20 ottobre - Lc 12,8-12 

Io vi dico: chiunque mi riconoscerà davanti agli uomini, anche il Figlio dell'uomo lo riconoscerà davanti agli angeli di Dio; ma chi mi rinnegherà davanti agli uomini, sarà rinnegato davanti agli angeli di Dio. 10 Chiunque parlerà contro il Figlio dell'uomo, gli sarà perdonato; ma a chi bestemmierà lo Spirito Santo, non sarà perdonato. 11 Quando vi porteranno davanti alle sinagoghe, ai magistrati e alle autorità, non preoccupatevi di come o di che cosa discolparvi, o di che cosa dire, 12 perché lo Spirito Santo vi insegnerà in quel momento ciò che bisogna dire».
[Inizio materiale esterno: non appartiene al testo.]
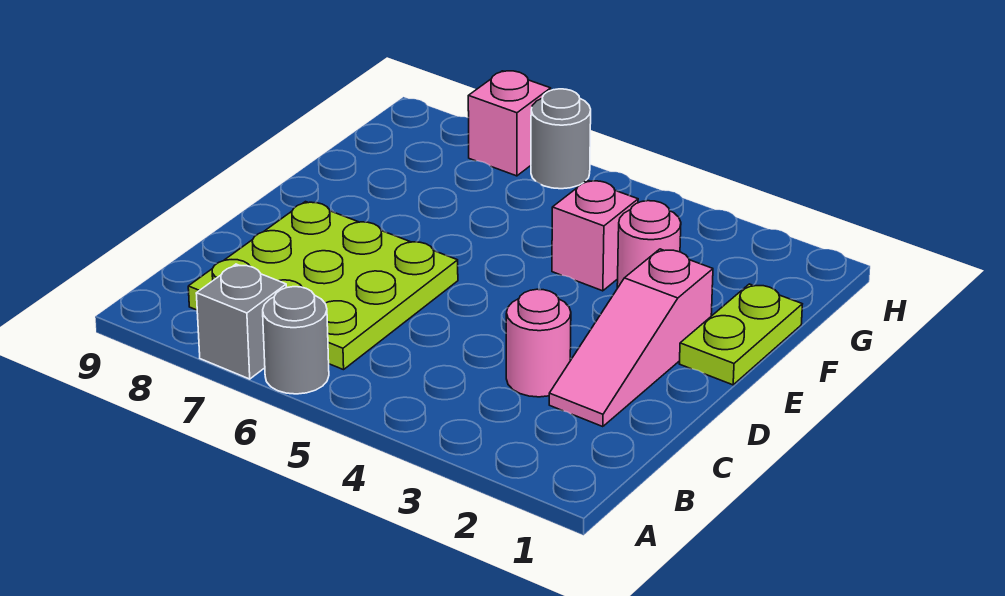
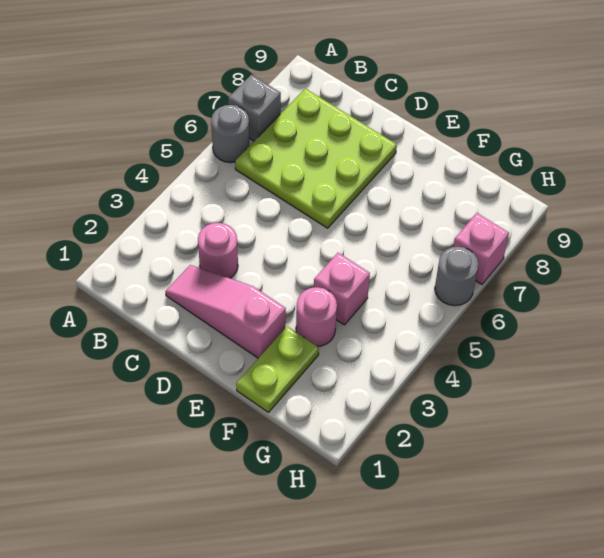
lime 1x2 plate [679,284,802,385] -> lime 1x2 plate turned to [236,326,319,412]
 Io vi dico: chiunque mi riconoscerà davanti agli uomini, anche il Figlio dell'uomo lo riconoscerà davanti agli angeli di Dio;

Gesù sta per dire un’affermazione solenne che introduce con un “io vi dico” di stile profetico. Chi non ha paura di riconoscere pubblicamente la sua comunione con Gesù nel momento del giudizio troverà nel Figlio dell’uomo la garanzia della comunione personale con Lui. E’ importante sottolineare la dimensione escatologica e quindi la centralità che Gesù attribuisce alla sua persona nella storia della salvezza: dalla decisione pro o contro di lui e del suo annuncio dipende la sorte eterna dell’uomo.

 ma chi mi rinnegherà davanti agli uomini, sarà rinnegato davanti agli angeli di Dio.

L’avvertimento diventa ancora più minaccioso. Non riconoscere Gesù, negare la sua funzione e il suo messaggio come testimonianza pubblica, significa mettere in pericolo la salvezza definitiva. Queste parole riflettono una situazione estremamente concreta, la persecuzione dei cristiani. Essi correvano il rischio di abbandonare la fede pur di aver salva la vita. Vengono esortati a perseverare nella fedeltà al Signore fino alla fine.

 10 Chiunque parlerà contro il Figlio dell'uomo, gli sarà perdonato; ma a chi bestemmierà lo Spirito Santo, non sarà perdonato.

Questa affermazione è di difficile spiegazione. Può darsi che rispecchi i due momenti diversi dell’annuncio del Vangelo e del suo rifiuto. Il primo annuncio di Gesù è stato rifiutato da scribi e farisei. Questo rifiuto è perdonabile perché costoro agivano per ignoranza. Il secondo annuncio viene fatto dagli apostoli dopo la discesa dello Spirito Santo. Il rifiuto di questo annuncio non è perdonabile, perché lo Spirito parla a tutti i cuori.

 11 Quando vi porteranno davanti alle sinagoghe, ai magistrati e alle autorità, non preoccupatevi di come o di che cosa discolparvi, o di che cosa dire, 12 perché lo Spirito Santo vi insegnerà in quel momento ciò che bisogna dire».

I discorsi sulla perseveranza nella persecuzione terminano con una parola di incoraggiamento. Gesù promette l’aiuto dello Spirito Santo ai discepoli che soffrono la persecuzione. Qui in particolare vengono incoraggiati coloro che hanno paura di non saper rispondere in modo adeguato alle accuse. La promessa dello Spirito non è fatta in vista di evitare il martirio. La difesa del credente sta nel rendere degnamente conto della sua fede. La prospettiva poi non è individuale: è il valore della religione cristiana falsamente accusata che il credente è chiamato a difendere.